Brief Synopsis: On September 11, 2001, Oskar Schell’s dad died. Ever since that fateful day, nothing in his life has been the same. While going through his dad’s closet, Oskar finds an envelope addressed to Black. It contains a key, but it doesn’t open anything in his house. In a desperate attempt to figure out what the key unlocks, Oskar decides to visit every single person with the last name  “Black” who lives in New York City. Along the way, he meets a unique cast of characters, and the reader is able to observe his healing process. The story is also interwoven with letters, journal entries, and relevant pictures.

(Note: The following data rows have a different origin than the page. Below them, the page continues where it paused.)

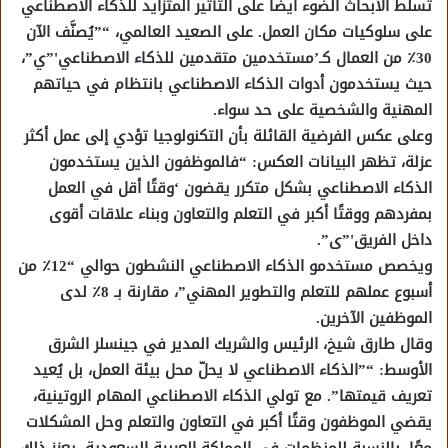
تسلط الأبحاث الضوء أيضًا على التأثير المتزايد للذكاء الاصطناعي
على سلوكيات مكان العمل. على الصعيد العالمي، “”يُصنَّف الآن
30٪ من العمال كـ’مستخدمين متقدمين للذكاء الاصطناعي'”ي”،
حيث يستخدمون أدوات الذكاء الاصطناعي بانتظام في حياتهم
المهنية والشخصية على حد سواء.
وعلى عكس الفرضية القائلة بأن التكنولوجيا تؤدي إلى عمل أكثر
عزلة، تظهر البيانات العكس: “فالموظفون الذين يستخدمون
الذكاء الاصطناعي بشكل متكرر يقضون ‘وقتًا أقل في العمل
بمفردهم ووقتًا أكبر في التعلم والتعاون وبناء علاقات أقوى
داخل الفريق'”ى”.
ويخصص مستخدمو الذكاء الاصطناعي النشطون حوالي “12٪ من
أسبوع عملهم للتعلم والتطوير المهني”، مقارنة بـ 8٪ لدى
الموظفين الآخرين.
وقال طارق شيخ، الرئيس والشريك المدير في جينسلر الشرق
الأوسط: “”الذكاء الاصطناعي لا يحلّ محل بيئة العمل، بل يُعيد
تعريف قيمتها”. مع تولي الذكاء الاصطناعي المهام الروتينية،
يقضي الموظفون وقتًا أكبر في التعاون والتعلم وحل المشكلات
معًا. بالنسبة للمنظمات في المملكة العربية السعودية، يعزز ذلك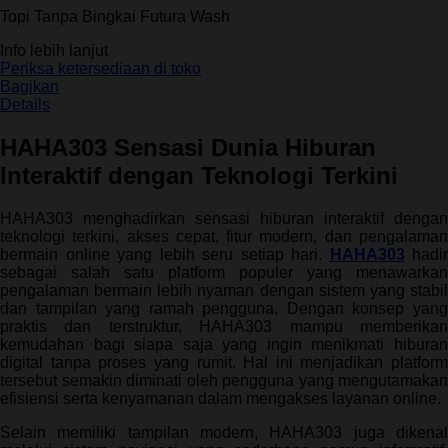
5
Topi Tanpa Bingkai Futura Wash
bintang,
nilai
Info lebih lanjut
rating
rata-
Periksa ketersediaan di toko
rata.
Bagikan
Read
Details
13
Reviews.
HAHA303 Sensasi Dunia Hiburan
Tautan
halaman
Interaktif dengan Teknologi Terkini
yang
sama.
HAHA303 menghadirkan sensasi hiburan interaktif dengan
teknologi terkini, akses cepat, fitur modern, dan pengalaman
bermain online yang lebih seru setiap hari.
HAHA303
hadir
sebagai salah satu platform populer yang menawarkan
pengalaman bermain lebih nyaman dengan sistem yang stabil
dan tampilan yang ramah pengguna. Dengan konsep yang
praktis dan terstruktur, HAHA303 mampu memberikan
kemudahan bagi siapa saja yang ingin menikmati hiburan
digital tanpa proses yang rumit. Hal ini menjadikan platform
tersebut semakin diminati oleh pengguna yang mengutamakan
efisiensi serta kenyamanan dalam mengakses layanan online.
Selain memiliki tampilan modern, HAHA303 juga dikenal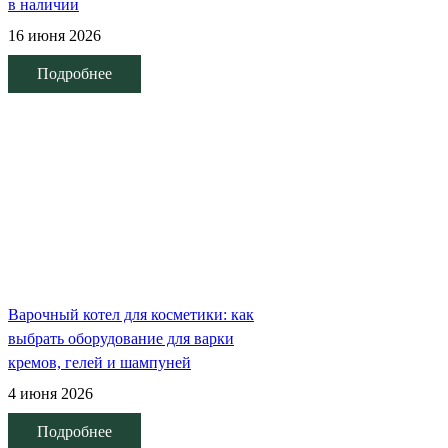
в наличии
16 июня 2026
Подробнее
Варочный котел для косметики: как
выбрать оборудование для варки
кремов, гелей и шампуней
4 июня 2026
Подробнее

My Opinion: I adore this book! This was my first time reading a novel by Mr. Foer, and it definitely won’t be my last. Typically, I prefer a book that has some sense of order to it; at first, this book seems to have absolutely none. For example, the first chapter is full of Oskar’s random observations and ideas (teakettles, talking butts, jujitsu, limos, etc.).

I officially decided to just let myself go with the flow (which was difficult, but I managed to do it with success!) to see where the narrative would take me. I was pleasantly surprised to see that different points of view overlapped, and things that happened in the beginning were brought up again and explained. 

Going into it, I now realize that I knew very little about this book. It is about SO much more than a young boy traveling through New York to find a key.

I don’t want to spoil anything for you, so I won’t say much more. However, I DO want to tell you that my favorite scene in the entire novel was Oskar’s therapy session. I laughed so hard that tears were streaming down my face!!

I highly recommend reading this book soon, especially since the movie is getting ready to come out in theaters.